■ DATA PROVIDED
# # # #

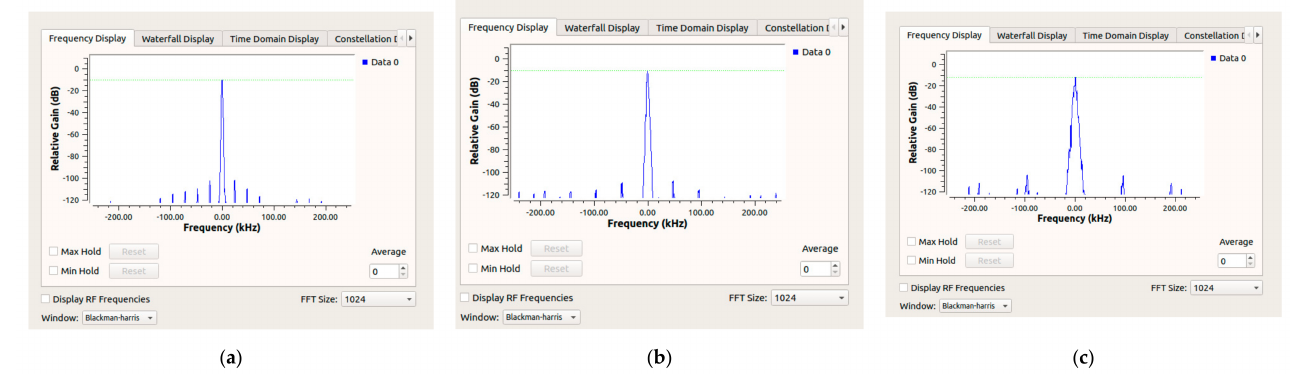
Figure 11. ( a – c ) The transmitted signals of 2400 bps, 4800 bps and 9600 bps, respectively. No noise added.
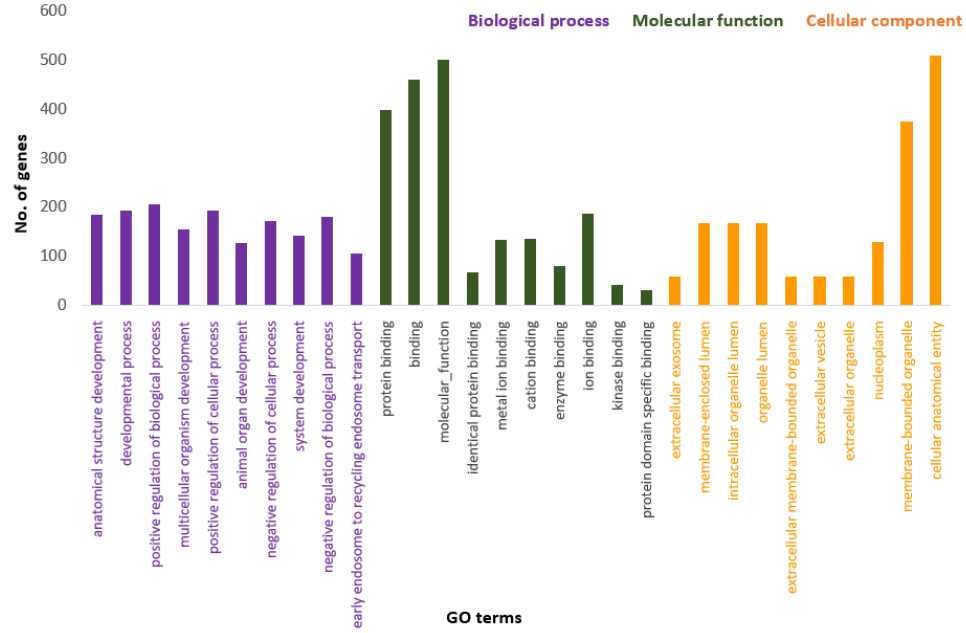
Figure 4. Top ten significant gene ontology terms (GO terms) enriched in overlapping selective signals of Fst and XP-EHH.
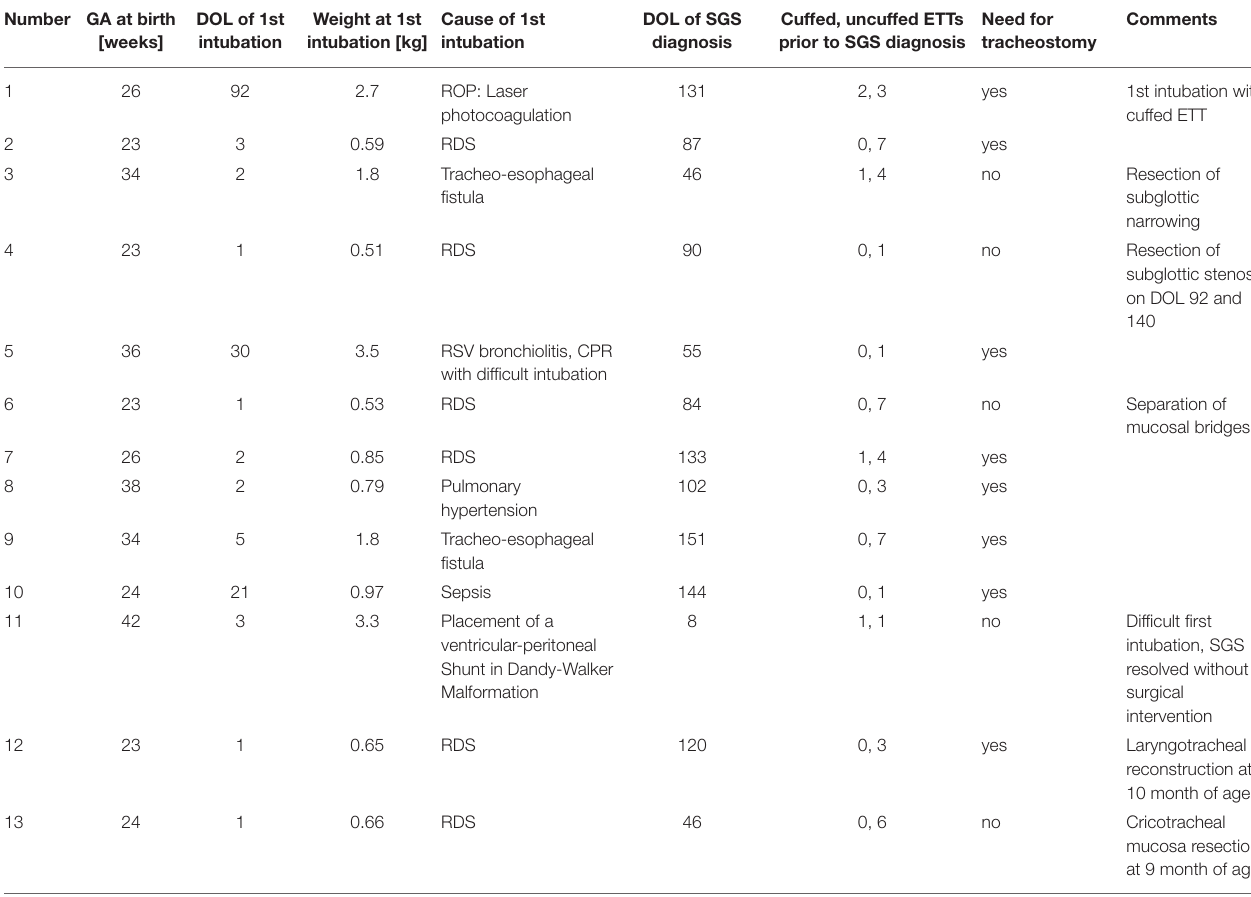
TABLE 3 | Characteristics of infants who developed a subglottic stenosis (SGS) needing a laryngeal intervention. Number GA at birth DOL of 1st Weight at 1st Cause of 1st [weeks] intubation intubation [kg] intubation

# # # #

■ REQUIREMENT
Repeat the data exactly. No pictures should appear.

■ SOLUTION TO THIS PROBLEM
Figure 11. ( a – c ) The transmitted signals of 2400 bps, 4800 bps and 9600 bps, respectively. No noise added.
Figure 4. Top ten significant gene ontology terms (GO terms) enriched in overlapping selective signals of Fst and XP-EHH.
TABLE 3 | Characteristics of infants who developed a subglottic stenosis (SGS) needing a laryngeal intervention. Number GA at birth DOL of 1st Weight at 1st Cause of 1st [weeks] intubation intubation [kg] intubation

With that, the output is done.